Job item ▸
Only lines below containing the string "little" should be counted; please give that count by itself.

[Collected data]
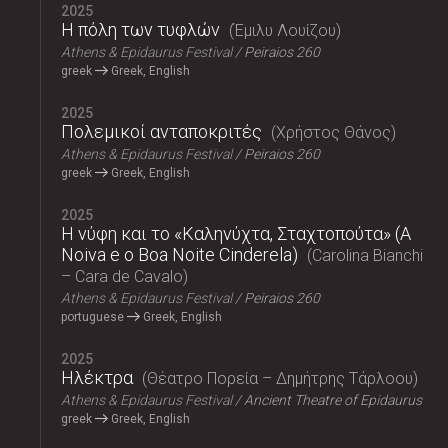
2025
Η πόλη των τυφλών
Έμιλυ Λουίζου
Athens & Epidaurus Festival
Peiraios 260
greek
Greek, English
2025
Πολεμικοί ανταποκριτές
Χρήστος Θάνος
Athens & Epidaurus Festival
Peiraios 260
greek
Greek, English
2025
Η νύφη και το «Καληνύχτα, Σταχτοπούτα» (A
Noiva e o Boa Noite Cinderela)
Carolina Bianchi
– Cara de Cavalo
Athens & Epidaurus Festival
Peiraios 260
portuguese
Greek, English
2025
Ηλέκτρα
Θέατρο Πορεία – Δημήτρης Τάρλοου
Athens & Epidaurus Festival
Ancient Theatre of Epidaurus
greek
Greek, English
---
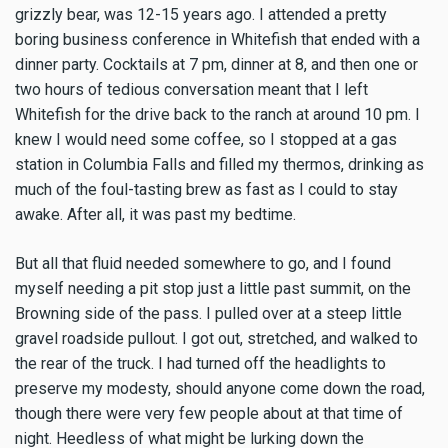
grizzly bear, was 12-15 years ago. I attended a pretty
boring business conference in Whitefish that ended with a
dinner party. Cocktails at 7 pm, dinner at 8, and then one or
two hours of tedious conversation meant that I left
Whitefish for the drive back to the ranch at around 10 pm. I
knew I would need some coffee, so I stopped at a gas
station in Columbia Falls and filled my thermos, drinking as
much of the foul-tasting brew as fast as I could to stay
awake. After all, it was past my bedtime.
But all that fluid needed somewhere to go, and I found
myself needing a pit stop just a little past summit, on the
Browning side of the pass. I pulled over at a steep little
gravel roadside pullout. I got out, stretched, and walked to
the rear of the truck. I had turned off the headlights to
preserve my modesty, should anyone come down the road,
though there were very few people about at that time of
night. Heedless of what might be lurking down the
...
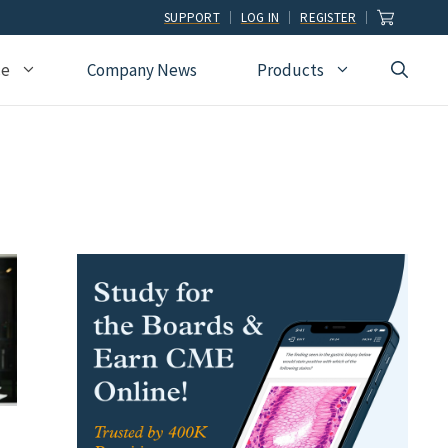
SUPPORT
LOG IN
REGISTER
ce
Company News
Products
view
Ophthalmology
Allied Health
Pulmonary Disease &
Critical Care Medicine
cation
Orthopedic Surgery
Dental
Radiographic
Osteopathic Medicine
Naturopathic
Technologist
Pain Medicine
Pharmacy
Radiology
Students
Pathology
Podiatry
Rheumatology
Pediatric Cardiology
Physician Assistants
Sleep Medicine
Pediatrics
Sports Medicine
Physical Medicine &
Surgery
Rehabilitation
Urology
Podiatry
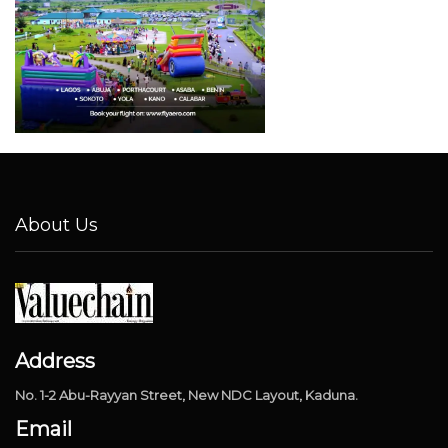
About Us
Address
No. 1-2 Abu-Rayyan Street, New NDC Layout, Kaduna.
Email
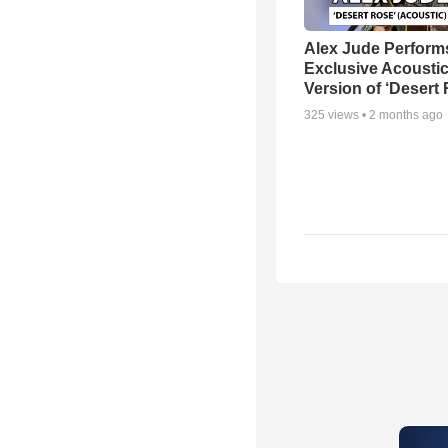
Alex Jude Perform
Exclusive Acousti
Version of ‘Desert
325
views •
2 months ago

Written response ▸
2